(Excerpted data begins)

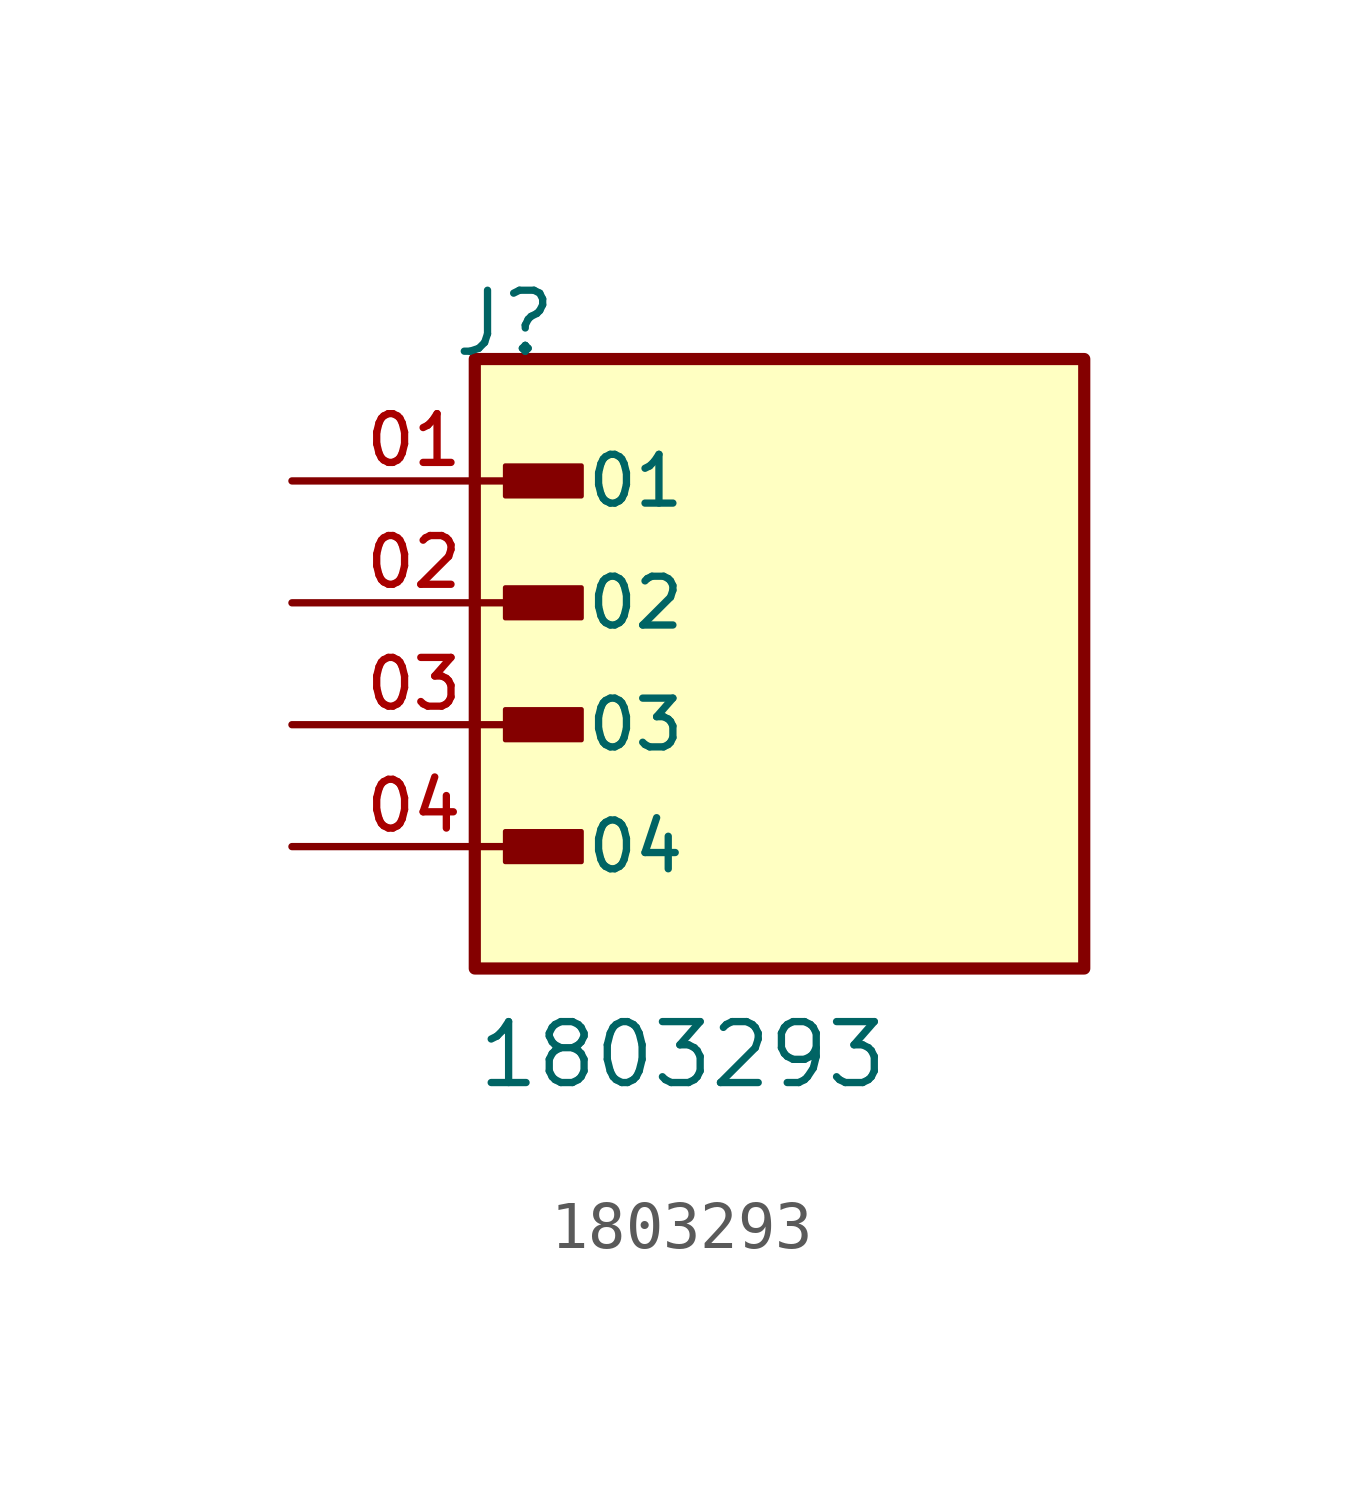
<source format=kicad_sym>
(kicad_symbol_lib
  (version 20211014)
  (generator kicad_symbol_editor)
  (symbol "1803293"
    (pin_names
      (offset 1.016))
    (property "Reference" "J"
      (at -6.85 7.62 0)
      (effects (font (size 1.27 1.27)) (justify bottom left)))
    (property "Value" "1803293"
      (at -6.35 -7.62 0)
      (effects (font (size 1.27 1.27)) (justify bottom left)))
    (symbol "1803293_0_0"
      (rectangle (start -5.715 4.763) (end -4.128 5.397) (stroke (width 0.1)) (fill (type outline)))
      (rectangle (start -5.715 2.223) (end -4.128 2.857) (stroke (width 0.1)) (fill (type outline)))
      (rectangle (start -5.715 -0.318) (end -4.128 0.318) (stroke (width 0.1)) (fill (type outline)))
      (rectangle (start -5.715 -2.857) (end -4.128 -2.223) (stroke (width 0.1)) (fill (type outline)))
      (rectangle (start -6.35 -5.08) (end 6.35 7.62) (stroke (width 0.254)) (fill (type background)))
      (pin passive line (at -10.16 5.08 0) (length 5.08) (name "01" (effects (font (size 1.016 1.016)))) (number "01" (effects (font (size 1.016 1.016)))))
      (pin passive line (at -10.16 2.54 0) (length 5.08) (name "02" (effects (font (size 1.016 1.016)))) (number "02" (effects (font (size 1.016 1.016)))))
      (pin passive line (at -10.16 0.0 0) (length 5.08) (name "03" (effects (font (size 1.016 1.016)))) (number "03" (effects (font (size 1.016 1.016)))))
      (pin passive line (at -10.16 -2.54 0) (length 5.08) (name "04" (effects (font (size 1.016 1.016)))) (number "04" (effects (font (size 1.016 1.016))))))))
</source>
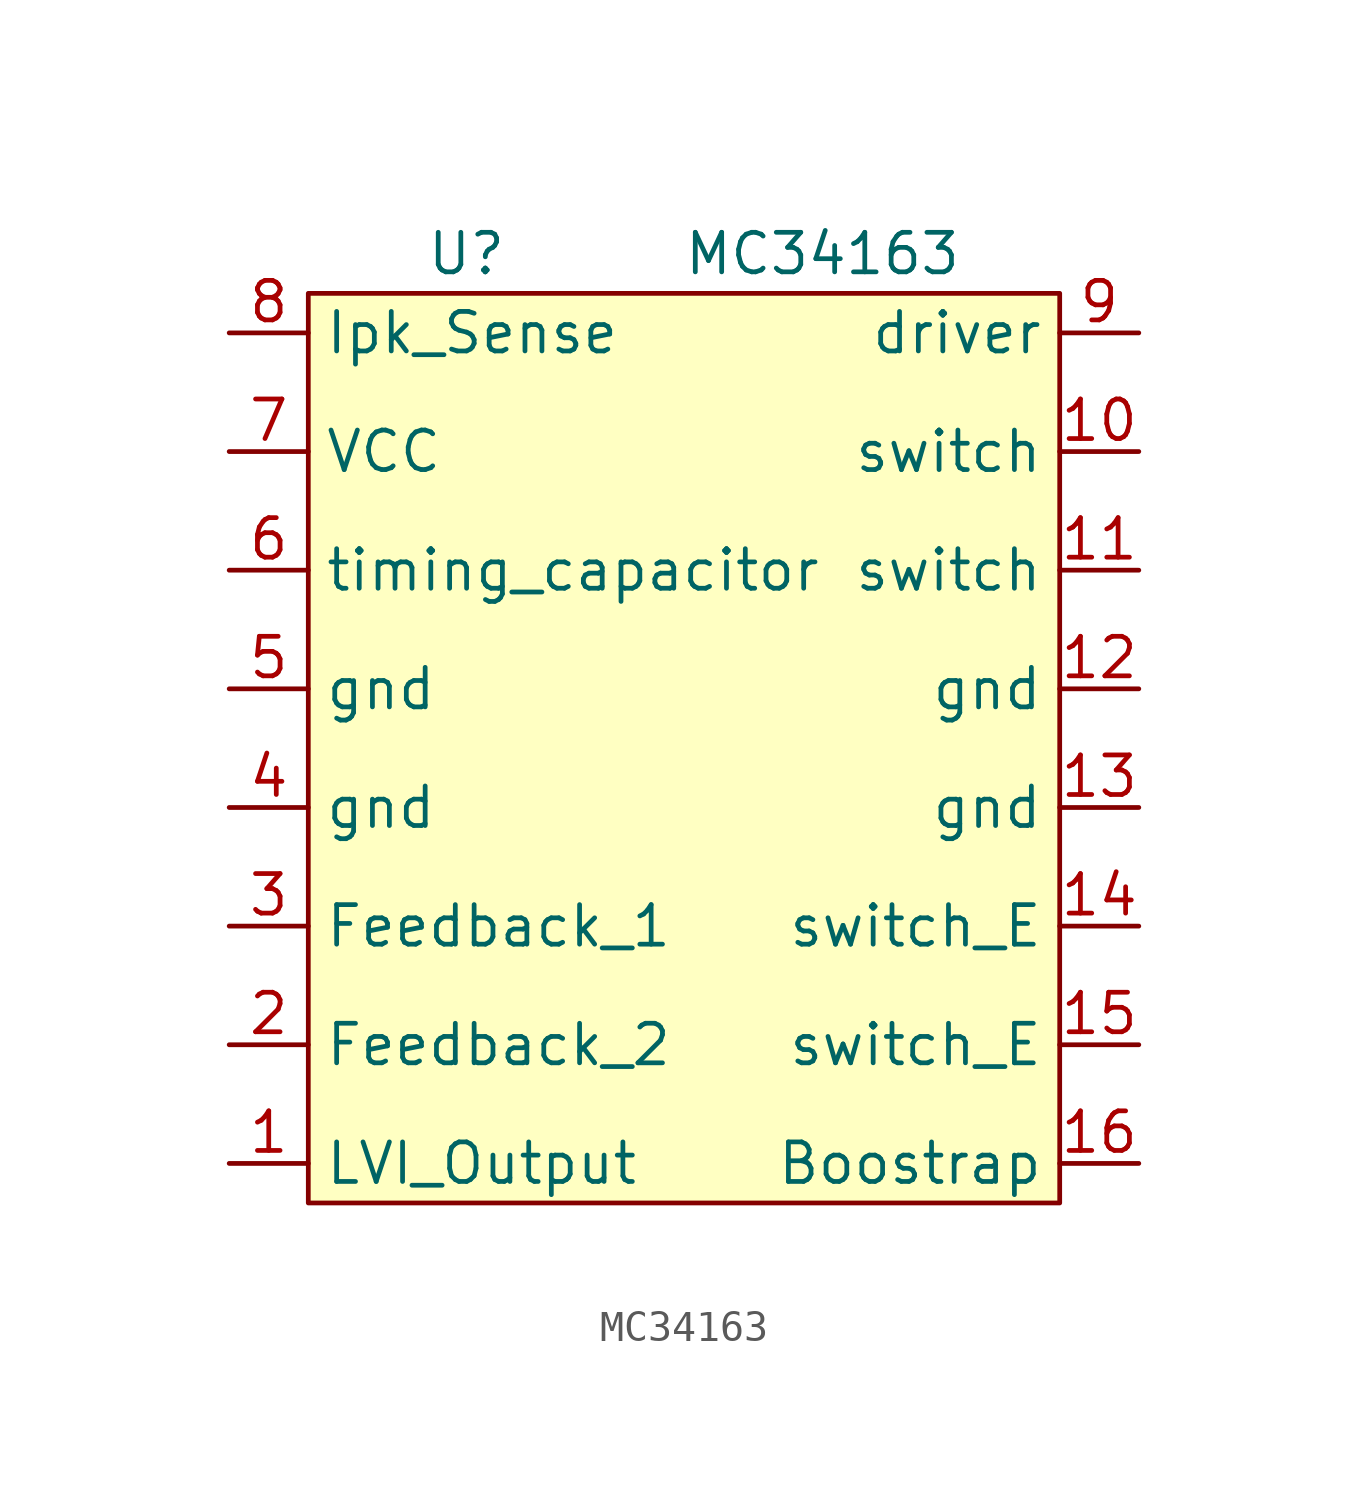
<source format=kicad_sym>
(kicad_symbol_lib
  (version 20211014)
  (generator kicad_symbol_editor)
  (symbol "MC34163"
    (property "Reference" "U"
      (at 22.86 20.32 0)
      (effects (font (size 1.27 1.27))))
    (property "Value" "MC34163"
      (at 34.29 20.32 0)
      (effects (font (size 1.27 1.27))))
    (symbol "MC34163_0_1"
      (rectangle (start 17.78 -10.16) (end 41.91 19.05) (stroke (width 0) (type default) (color 0 0 0 0)) (fill (type background))))
    (symbol "MC34163_1_1"
      (pin output line (at 15.24 -8.89 0) (length 2.54) (name "LVI_Output" (effects (font (size 1.27 1.27)))) (number "1" (effects (font (size 1.27 1.27)))))
      (pin input line (at 44.45 13.97 180) (length 2.54) (name "switch" (effects (font (size 1.27 1.27)))) (number "10" (effects (font (size 1.27 1.27)))))
      (pin input line (at 44.45 10.16 180) (length 2.54) (name "switch" (effects (font (size 1.27 1.27)))) (number "11" (effects (font (size 1.27 1.27)))))
      (pin input line (at 44.45 6.35 180) (length 2.54) (name "gnd" (effects (font (size 1.27 1.27)))) (number "12" (effects (font (size 1.27 1.27)))))
      (pin input line (at 44.45 2.54 180) (length 2.54) (name "gnd" (effects (font (size 1.27 1.27)))) (number "13" (effects (font (size 1.27 1.27)))))
      (pin bidirectional line (at 44.45 -1.27 180) (length 2.54) (name "switch_E" (effects (font (size 1.27 1.27)))) (number "14" (effects (font (size 1.27 1.27)))))
      (pin bidirectional line (at 44.45 -5.08 180) (length 2.54) (name "switch_E" (effects (font (size 1.27 1.27)))) (number "15" (effects (font (size 1.27 1.27)))))
      (pin input line (at 44.45 -8.89 180) (length 2.54) (name "Boostrap" (effects (font (size 1.27 1.27)))) (number "16" (effects (font (size 1.27 1.27)))))
      (pin input line (at 15.24 -5.08 0) (length 2.54) (name "Feedback_2" (effects (font (size 1.27 1.27)))) (number "2" (effects (font (size 1.27 1.27)))))
      (pin input line (at 15.24 -1.27 0) (length 2.54) (name "Feedback_1" (effects (font (size 1.27 1.27)))) (number "3" (effects (font (size 1.27 1.27)))))
      (pin input line (at 15.24 2.54 0) (length 2.54) (name "gnd" (effects (font (size 1.27 1.27)))) (number "4" (effects (font (size 1.27 1.27)))))
      (pin input line (at 15.24 6.35 0) (length 2.54) (name "gnd" (effects (font (size 1.27 1.27)))) (number "5" (effects (font (size 1.27 1.27)))))
      (pin input line (at 15.24 10.16 0) (length 2.54) (name "timing_capacitor" (effects (font (size 1.27 1.27)))) (number "6" (effects (font (size 1.27 1.27)))))
      (pin input line (at 15.24 13.97 0) (length 2.54) (name "VCC" (effects (font (size 1.27 1.27)))) (number "7" (effects (font (size 1.27 1.27)))))
      (pin input line (at 15.24 17.78 0) (length 2.54) (name "Ipk_Sense" (effects (font (size 1.27 1.27)))) (number "8" (effects (font (size 1.27 1.27)))))
      (pin input line (at 44.45 17.78 180) (length 2.54) (name "driver" (effects (font (size 1.27 1.27)))) (number "9" (effects (font (size 1.27 1.27))))))))
</source>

(Excerpted data ends)

■ **Exercise objective**: In the entries above, find each line containing the string "Value" and copy it.

■ **Exercise answer**:
    (property "Value" "1803293"
    (property "Value" "MC34163"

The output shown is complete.